Isaiah foretold our Savior when he says in chapter 51, I, I am He Who comforts you; who are you that you are afraid of man who dies, of the son of man who is made like grass. Jesus Christ is not a Hebrew superman who considers the human body something useless and not worthy of His occupation. Jesus comes to bring salvation in a body, letting that body suffer and die. He lets Himself be made like grass. He takes on illness, even death, and gives life. Where life is, forgiveness of sins and salvation is right there with them.

You have this salvation as you believe Jesus takes care of your death and the plague of sin that leads to death. Jesus comes running, as it were, to your house to lay His hand on you in the preaching of His Word. There’s no magic wand, no wave of the hand, and no feats of misdirection here. Jesus actually uses actual, physical stuff to bestow salvation for you.

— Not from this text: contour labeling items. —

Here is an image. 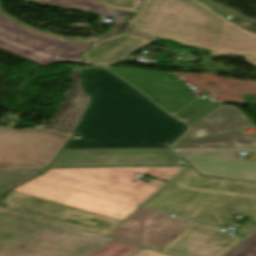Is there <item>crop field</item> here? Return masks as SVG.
<instances>
[{
	"instance_id": "obj_22",
	"label": "crop field",
	"mask_w": 256,
	"mask_h": 256,
	"mask_svg": "<svg viewBox=\"0 0 256 256\" xmlns=\"http://www.w3.org/2000/svg\"><path fill=\"white\" fill-rule=\"evenodd\" d=\"M149 97L154 100L158 105H160L164 110H166L169 114L176 112L180 108L184 107L185 105L196 99L189 96L187 93L151 95Z\"/></svg>"
},
{
	"instance_id": "obj_21",
	"label": "crop field",
	"mask_w": 256,
	"mask_h": 256,
	"mask_svg": "<svg viewBox=\"0 0 256 256\" xmlns=\"http://www.w3.org/2000/svg\"><path fill=\"white\" fill-rule=\"evenodd\" d=\"M29 1L51 4V5H57V6H63V7L84 9V10H88V11H91V12H95V13L110 17V18L114 19L115 21L123 20L120 17L121 14L132 15V13H130V12L105 9V8L92 6V5H87V4L78 3V2L69 1V0H29Z\"/></svg>"
},
{
	"instance_id": "obj_13",
	"label": "crop field",
	"mask_w": 256,
	"mask_h": 256,
	"mask_svg": "<svg viewBox=\"0 0 256 256\" xmlns=\"http://www.w3.org/2000/svg\"><path fill=\"white\" fill-rule=\"evenodd\" d=\"M151 41L131 34H121L117 37L93 43L91 49L83 56L88 65L106 66L120 62L132 50Z\"/></svg>"
},
{
	"instance_id": "obj_9",
	"label": "crop field",
	"mask_w": 256,
	"mask_h": 256,
	"mask_svg": "<svg viewBox=\"0 0 256 256\" xmlns=\"http://www.w3.org/2000/svg\"><path fill=\"white\" fill-rule=\"evenodd\" d=\"M192 222L140 207L108 236L160 250Z\"/></svg>"
},
{
	"instance_id": "obj_25",
	"label": "crop field",
	"mask_w": 256,
	"mask_h": 256,
	"mask_svg": "<svg viewBox=\"0 0 256 256\" xmlns=\"http://www.w3.org/2000/svg\"><path fill=\"white\" fill-rule=\"evenodd\" d=\"M107 8L134 12L139 0H96Z\"/></svg>"
},
{
	"instance_id": "obj_26",
	"label": "crop field",
	"mask_w": 256,
	"mask_h": 256,
	"mask_svg": "<svg viewBox=\"0 0 256 256\" xmlns=\"http://www.w3.org/2000/svg\"><path fill=\"white\" fill-rule=\"evenodd\" d=\"M89 46L88 44L59 53L58 62L81 64L82 58L80 52L88 49Z\"/></svg>"
},
{
	"instance_id": "obj_28",
	"label": "crop field",
	"mask_w": 256,
	"mask_h": 256,
	"mask_svg": "<svg viewBox=\"0 0 256 256\" xmlns=\"http://www.w3.org/2000/svg\"><path fill=\"white\" fill-rule=\"evenodd\" d=\"M211 55L245 57L246 62L256 66V55H243V54H230V53H217V52H211Z\"/></svg>"
},
{
	"instance_id": "obj_5",
	"label": "crop field",
	"mask_w": 256,
	"mask_h": 256,
	"mask_svg": "<svg viewBox=\"0 0 256 256\" xmlns=\"http://www.w3.org/2000/svg\"><path fill=\"white\" fill-rule=\"evenodd\" d=\"M110 240L0 207V256H86Z\"/></svg>"
},
{
	"instance_id": "obj_1",
	"label": "crop field",
	"mask_w": 256,
	"mask_h": 256,
	"mask_svg": "<svg viewBox=\"0 0 256 256\" xmlns=\"http://www.w3.org/2000/svg\"><path fill=\"white\" fill-rule=\"evenodd\" d=\"M93 98L64 149L169 147L186 126L104 68L83 69Z\"/></svg>"
},
{
	"instance_id": "obj_30",
	"label": "crop field",
	"mask_w": 256,
	"mask_h": 256,
	"mask_svg": "<svg viewBox=\"0 0 256 256\" xmlns=\"http://www.w3.org/2000/svg\"><path fill=\"white\" fill-rule=\"evenodd\" d=\"M133 256H169V255H165V254H161V253H157V252H153V251H149V250H141L140 252L136 253Z\"/></svg>"
},
{
	"instance_id": "obj_10",
	"label": "crop field",
	"mask_w": 256,
	"mask_h": 256,
	"mask_svg": "<svg viewBox=\"0 0 256 256\" xmlns=\"http://www.w3.org/2000/svg\"><path fill=\"white\" fill-rule=\"evenodd\" d=\"M171 148L62 150L51 166L179 164Z\"/></svg>"
},
{
	"instance_id": "obj_17",
	"label": "crop field",
	"mask_w": 256,
	"mask_h": 256,
	"mask_svg": "<svg viewBox=\"0 0 256 256\" xmlns=\"http://www.w3.org/2000/svg\"><path fill=\"white\" fill-rule=\"evenodd\" d=\"M173 147H256V134L241 132L182 143Z\"/></svg>"
},
{
	"instance_id": "obj_32",
	"label": "crop field",
	"mask_w": 256,
	"mask_h": 256,
	"mask_svg": "<svg viewBox=\"0 0 256 256\" xmlns=\"http://www.w3.org/2000/svg\"><path fill=\"white\" fill-rule=\"evenodd\" d=\"M13 163L0 162V168H11Z\"/></svg>"
},
{
	"instance_id": "obj_6",
	"label": "crop field",
	"mask_w": 256,
	"mask_h": 256,
	"mask_svg": "<svg viewBox=\"0 0 256 256\" xmlns=\"http://www.w3.org/2000/svg\"><path fill=\"white\" fill-rule=\"evenodd\" d=\"M74 1L104 7L95 0ZM80 45L83 44L31 30L0 12V49L41 66L56 63L58 52Z\"/></svg>"
},
{
	"instance_id": "obj_11",
	"label": "crop field",
	"mask_w": 256,
	"mask_h": 256,
	"mask_svg": "<svg viewBox=\"0 0 256 256\" xmlns=\"http://www.w3.org/2000/svg\"><path fill=\"white\" fill-rule=\"evenodd\" d=\"M228 232L194 222L160 251L178 256H222L245 236L238 239L226 235Z\"/></svg>"
},
{
	"instance_id": "obj_31",
	"label": "crop field",
	"mask_w": 256,
	"mask_h": 256,
	"mask_svg": "<svg viewBox=\"0 0 256 256\" xmlns=\"http://www.w3.org/2000/svg\"><path fill=\"white\" fill-rule=\"evenodd\" d=\"M256 227V222L248 221L243 227H241L238 231L243 233H249L252 229Z\"/></svg>"
},
{
	"instance_id": "obj_20",
	"label": "crop field",
	"mask_w": 256,
	"mask_h": 256,
	"mask_svg": "<svg viewBox=\"0 0 256 256\" xmlns=\"http://www.w3.org/2000/svg\"><path fill=\"white\" fill-rule=\"evenodd\" d=\"M199 173L206 176H214L228 179H236L243 181L256 182V172L227 169V168H218V167H209V166H200L192 165Z\"/></svg>"
},
{
	"instance_id": "obj_2",
	"label": "crop field",
	"mask_w": 256,
	"mask_h": 256,
	"mask_svg": "<svg viewBox=\"0 0 256 256\" xmlns=\"http://www.w3.org/2000/svg\"><path fill=\"white\" fill-rule=\"evenodd\" d=\"M185 166L57 168L12 190L123 221L165 182L134 179L149 174L168 181Z\"/></svg>"
},
{
	"instance_id": "obj_23",
	"label": "crop field",
	"mask_w": 256,
	"mask_h": 256,
	"mask_svg": "<svg viewBox=\"0 0 256 256\" xmlns=\"http://www.w3.org/2000/svg\"><path fill=\"white\" fill-rule=\"evenodd\" d=\"M141 248L142 247L114 239L88 256H130Z\"/></svg>"
},
{
	"instance_id": "obj_29",
	"label": "crop field",
	"mask_w": 256,
	"mask_h": 256,
	"mask_svg": "<svg viewBox=\"0 0 256 256\" xmlns=\"http://www.w3.org/2000/svg\"><path fill=\"white\" fill-rule=\"evenodd\" d=\"M175 149L227 150V151H256V148H175Z\"/></svg>"
},
{
	"instance_id": "obj_24",
	"label": "crop field",
	"mask_w": 256,
	"mask_h": 256,
	"mask_svg": "<svg viewBox=\"0 0 256 256\" xmlns=\"http://www.w3.org/2000/svg\"><path fill=\"white\" fill-rule=\"evenodd\" d=\"M226 256H256V230Z\"/></svg>"
},
{
	"instance_id": "obj_27",
	"label": "crop field",
	"mask_w": 256,
	"mask_h": 256,
	"mask_svg": "<svg viewBox=\"0 0 256 256\" xmlns=\"http://www.w3.org/2000/svg\"><path fill=\"white\" fill-rule=\"evenodd\" d=\"M124 23L125 22L116 23L115 26L112 28V30L109 33L104 34V35H100V36H97V37H94V38H90V39H87V40H83L80 43L87 44V43H90V42H93V41H96V40H99V39H102V38H106V37L115 35L119 32V29L123 26Z\"/></svg>"
},
{
	"instance_id": "obj_3",
	"label": "crop field",
	"mask_w": 256,
	"mask_h": 256,
	"mask_svg": "<svg viewBox=\"0 0 256 256\" xmlns=\"http://www.w3.org/2000/svg\"><path fill=\"white\" fill-rule=\"evenodd\" d=\"M196 1L145 0L132 25L136 32L200 49L256 54L255 34Z\"/></svg>"
},
{
	"instance_id": "obj_19",
	"label": "crop field",
	"mask_w": 256,
	"mask_h": 256,
	"mask_svg": "<svg viewBox=\"0 0 256 256\" xmlns=\"http://www.w3.org/2000/svg\"><path fill=\"white\" fill-rule=\"evenodd\" d=\"M220 104L215 101L197 99L173 116L191 125Z\"/></svg>"
},
{
	"instance_id": "obj_15",
	"label": "crop field",
	"mask_w": 256,
	"mask_h": 256,
	"mask_svg": "<svg viewBox=\"0 0 256 256\" xmlns=\"http://www.w3.org/2000/svg\"><path fill=\"white\" fill-rule=\"evenodd\" d=\"M80 70L71 71L73 83L64 98L49 128L72 133L90 98L82 91L79 82Z\"/></svg>"
},
{
	"instance_id": "obj_18",
	"label": "crop field",
	"mask_w": 256,
	"mask_h": 256,
	"mask_svg": "<svg viewBox=\"0 0 256 256\" xmlns=\"http://www.w3.org/2000/svg\"><path fill=\"white\" fill-rule=\"evenodd\" d=\"M45 168L0 169V194L40 174Z\"/></svg>"
},
{
	"instance_id": "obj_4",
	"label": "crop field",
	"mask_w": 256,
	"mask_h": 256,
	"mask_svg": "<svg viewBox=\"0 0 256 256\" xmlns=\"http://www.w3.org/2000/svg\"><path fill=\"white\" fill-rule=\"evenodd\" d=\"M145 205L218 226L235 213L256 221V184L201 177L189 166Z\"/></svg>"
},
{
	"instance_id": "obj_14",
	"label": "crop field",
	"mask_w": 256,
	"mask_h": 256,
	"mask_svg": "<svg viewBox=\"0 0 256 256\" xmlns=\"http://www.w3.org/2000/svg\"><path fill=\"white\" fill-rule=\"evenodd\" d=\"M109 70L127 80L146 95L191 91L182 81L169 83L164 80V77H176L175 73L111 67Z\"/></svg>"
},
{
	"instance_id": "obj_16",
	"label": "crop field",
	"mask_w": 256,
	"mask_h": 256,
	"mask_svg": "<svg viewBox=\"0 0 256 256\" xmlns=\"http://www.w3.org/2000/svg\"><path fill=\"white\" fill-rule=\"evenodd\" d=\"M186 160L193 164L227 167L256 171L255 160H239L238 153L224 152H195V151H178Z\"/></svg>"
},
{
	"instance_id": "obj_8",
	"label": "crop field",
	"mask_w": 256,
	"mask_h": 256,
	"mask_svg": "<svg viewBox=\"0 0 256 256\" xmlns=\"http://www.w3.org/2000/svg\"><path fill=\"white\" fill-rule=\"evenodd\" d=\"M0 206L107 236L122 222L28 195L8 192Z\"/></svg>"
},
{
	"instance_id": "obj_7",
	"label": "crop field",
	"mask_w": 256,
	"mask_h": 256,
	"mask_svg": "<svg viewBox=\"0 0 256 256\" xmlns=\"http://www.w3.org/2000/svg\"><path fill=\"white\" fill-rule=\"evenodd\" d=\"M68 138V135L41 128L0 127V161L15 162L13 168L49 165Z\"/></svg>"
},
{
	"instance_id": "obj_12",
	"label": "crop field",
	"mask_w": 256,
	"mask_h": 256,
	"mask_svg": "<svg viewBox=\"0 0 256 256\" xmlns=\"http://www.w3.org/2000/svg\"><path fill=\"white\" fill-rule=\"evenodd\" d=\"M254 126L237 108L222 104L195 122L179 141H187Z\"/></svg>"
}]
</instances>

Let’s go back to Luther’s Small Catechism and that bit about “forgiveness of sins, life, and salvation”. Luther points out that Jesus puts these things in words. The words He speaks, given and shed for you for the forgiveness of sins bestow what He says. He is the Word made flesh. He is the only Son of the Most High God. It is as if God Himself parks Himself before your face and personally shows you bread, wine, water, and Word, and tells you, up close and personal, face-to-face, that your salvation is right here. You don’t have to ascend to heaven. You don’t have to go on a quest. He brings you to them when His Word is spoken, splashed, chewed, and swallowed in earthly things.

I have put my words in your mouth and covered you with the shadow of my hand, establishing the heavens and laying the foundations of the earth, and saying to Zion, “You are my people.” The Father has delivered us from the domain of darkness and transferred us to the kingdom of His beloved Son, in Whom we have redemption, the forgiveness of sins. Today Jesus touches you in His Word of salvation. You are forgiven. You have life in His name. Believe it for His sake.